There was another interesting phenomenon that might have arisen from the limited information available in March and the students’ unique circumstances. We might infer that students were aware that social distancing would reduce the likelihood of infection from their positive answer to the question that only a limited number of patients should be in the waiting room at any one time. With this in mind, it is odd that only a small number of participants gave a positive answer to the question that having only every second treatment unit occupied can reduce the likelihood of infection. The two slightly inconsistent answers might be explained by the pressure on the students to meet the needed curriculum requirement to pass their courses.

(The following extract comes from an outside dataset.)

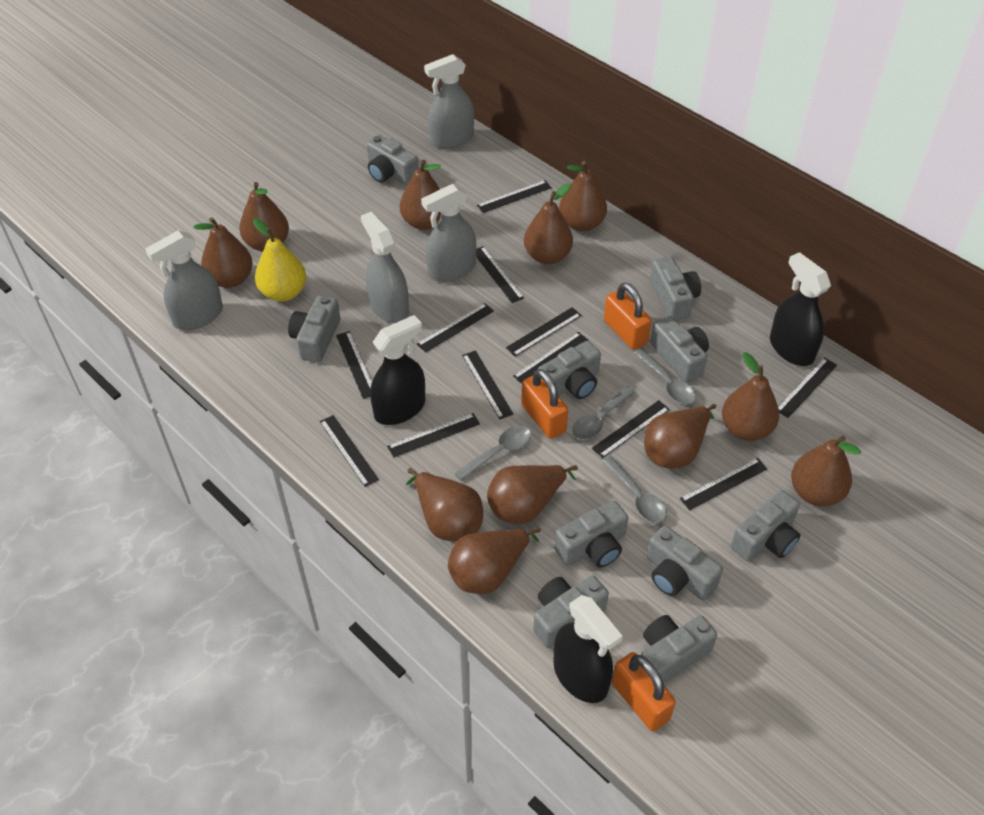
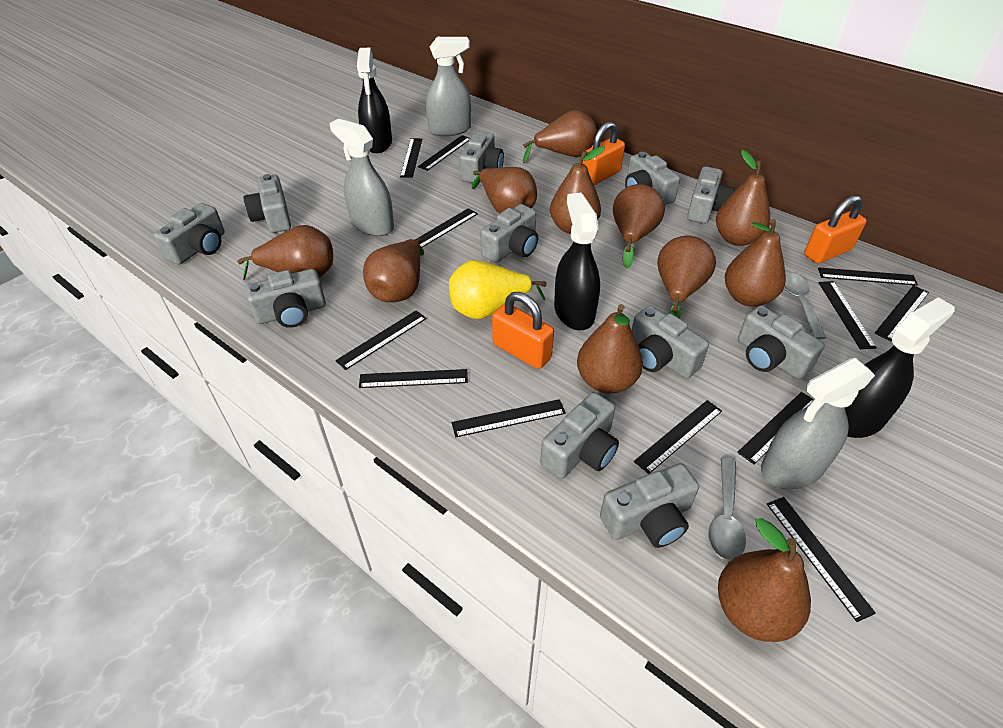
grey camera: [288,296,340,363] [367,135,418,185] [533,575,609,648] [538,341,601,399] [554,501,628,568] [641,615,717,683] [647,526,723,600] [650,257,701,320] [650,316,709,383] [731,490,800,562] = 10 -> [154,203,225,265] [243,174,291,233] [245,269,326,328] [459,131,504,183] [480,204,538,263] [540,392,619,479] [600,463,699,548] [625,152,680,205] [632,306,709,379] [687,166,735,224] [738,305,825,380] = 11
grey spoon: [454,426,531,481] [572,386,636,440] [602,456,667,523] [634,348,696,405] = 4 -> [708,458,746,561] [784,273,826,339] = 2
grey spray bottle: [145,230,223,330] [361,212,409,323] [421,184,476,282] [424,54,474,149] = 4 -> [329,118,394,236] [426,37,471,136] [761,358,875,489] = 3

These different observations show that although the students know where to find reliable information sources on COVID-19, some of them have not done their due diligence to inform themselves sufficiently. Both of these findings point to the need of the university to play a more active role in the education of their students regarding new diseases, especially since dentistry students in their clinical part of their curriculum are more vulnerable to face or spread an infection of any kind.13 This conclusion has also been reached by two recent papers from Brazil and India.24,25 Behind this backdrop, this study presents a valuable contribution to the literature by providing policy-makers with an overview of the students’ preferences regarding how they would like to be informed about COVID-19. The majority of students reported that they would prefer a lecture (58.3%) or practical training for protective measures (41.7%). Although given the current load of the curriculum, they would prefer their additional knowledge to not have a great impact (72.9%) on their current workload.
Strengths and Limitations
An obvious limitation of this study is its sample size. Only dentistry students of the Medical University of Vienna were included. This might make it difficult to extrapolate to a wider setting since only Viennese students were included. Nevertheless, it can be assumed that students at other universities are facing similar problems. Thus, we recommend to conduct further studies with bigger sample size and include other Austrian universities that offer dentistry programs. Such studies would furthermore allow us to investigate whether students’ knowledge about COVID-19 has improved as the pandemic progressed.
Universities as well as other medical institutions, in which students are provided with dental education, provide policy makers with unique challenges. This study assessed that even though Austrian dentistry students had good knowledge on general information about COVID-19 in the early phase of the pandemic, there is a need for additional educational programs such as lectures or practical courses on infection control. One way to do this is to integrate international guidelines and lectures on preventive measures into the curriculum. Further studies are required to evaluate the students’ knowledge and attitude at a later stage of the pandemic as well as after integrating courses into dental school curricula.
In Austria, a survey among experts is the only type of research involving humans that does not need an ethics approval. The internal data protection committee of the Medical University of Vienna is responsible for surveys among students of the university. Approval was given.
No funding was received.
Prof. Dr. Tanja Stamm reports grants and speaker fees from AbbVie, Sanofi Genzyme, Roche, and Takeda, outside the submitted work. The authors declare that they have no other conflicts of interest in this work.